Our problem today is that we're really good at rejecting someone else's public morality--their politics--as morally deficient, without taking each issue seriously as a moral claim, comparing it, and our own philosophy, to the moral law. We're better at pointing out hypocrisy than we are at taking politics seriously. And that's odd, considering how passionate we are about politics. That person over there isn't any more governed by feelings than you are; he might be wrong about some moral question--that is, a public moral question--but he's aware when you or I change the subject. It might turn out that his overall outlook might even be out of balance with respect to the hierarchy of moral truths, but if we're talking about environmental policy, I'd better be talking about the environment. Before we get to the possible answers to a problem, we ought to acknowledge a moral claim when we hear one. Displaying the exact positions of the knobs, dials, and switches--so to speak--on the sound board of my public morality without meaningfully engaging others is worse than a waste. You hate when people do it to you; you call it "virtue signaling".

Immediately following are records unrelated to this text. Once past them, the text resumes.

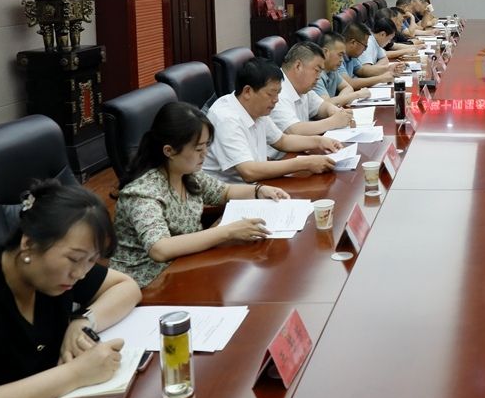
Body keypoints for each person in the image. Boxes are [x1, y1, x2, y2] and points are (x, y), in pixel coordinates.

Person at [0, 180, 141, 398]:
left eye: (91, 260)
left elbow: (126, 286)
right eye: (74, 259)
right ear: (29, 244)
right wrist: (76, 374)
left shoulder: (56, 270)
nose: (81, 274)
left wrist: (83, 322)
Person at [112, 102, 290, 287]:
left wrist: (259, 190)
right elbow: (160, 249)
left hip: (186, 266)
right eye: (198, 149)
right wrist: (228, 232)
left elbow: (224, 191)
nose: (205, 153)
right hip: (148, 284)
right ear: (169, 151)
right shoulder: (142, 192)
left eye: (206, 145)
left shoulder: (188, 173)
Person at [204, 58, 340, 183]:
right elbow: (249, 171)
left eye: (278, 93)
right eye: (270, 94)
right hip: (232, 196)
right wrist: (305, 163)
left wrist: (319, 141)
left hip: (258, 186)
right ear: (247, 91)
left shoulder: (256, 108)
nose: (276, 100)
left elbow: (282, 141)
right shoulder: (226, 119)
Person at [270, 42, 354, 137]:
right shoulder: (276, 92)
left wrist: (334, 111)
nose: (319, 77)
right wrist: (333, 122)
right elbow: (293, 130)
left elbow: (321, 107)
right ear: (298, 66)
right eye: (317, 70)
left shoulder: (302, 87)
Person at [313, 32, 369, 107]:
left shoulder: (332, 70)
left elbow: (348, 87)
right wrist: (357, 94)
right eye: (340, 55)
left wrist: (338, 102)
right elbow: (326, 104)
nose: (342, 60)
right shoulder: (315, 75)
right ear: (325, 52)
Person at [341, 21, 398, 90]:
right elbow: (349, 83)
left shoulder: (351, 55)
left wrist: (389, 68)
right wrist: (381, 79)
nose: (365, 49)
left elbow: (362, 71)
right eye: (365, 46)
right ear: (353, 43)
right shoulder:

Politics is literally life and death. Not only ours and that of others alive now, but those yet to be. We need a more serious public space, because public morality is a serious subject. Civility is not an end in itself, but creates the space for serious reflection on the questions of public morality, and even the personal space to correct errors in judgment. We owe all of this to one another, because our ends in this life are inextricably bound together.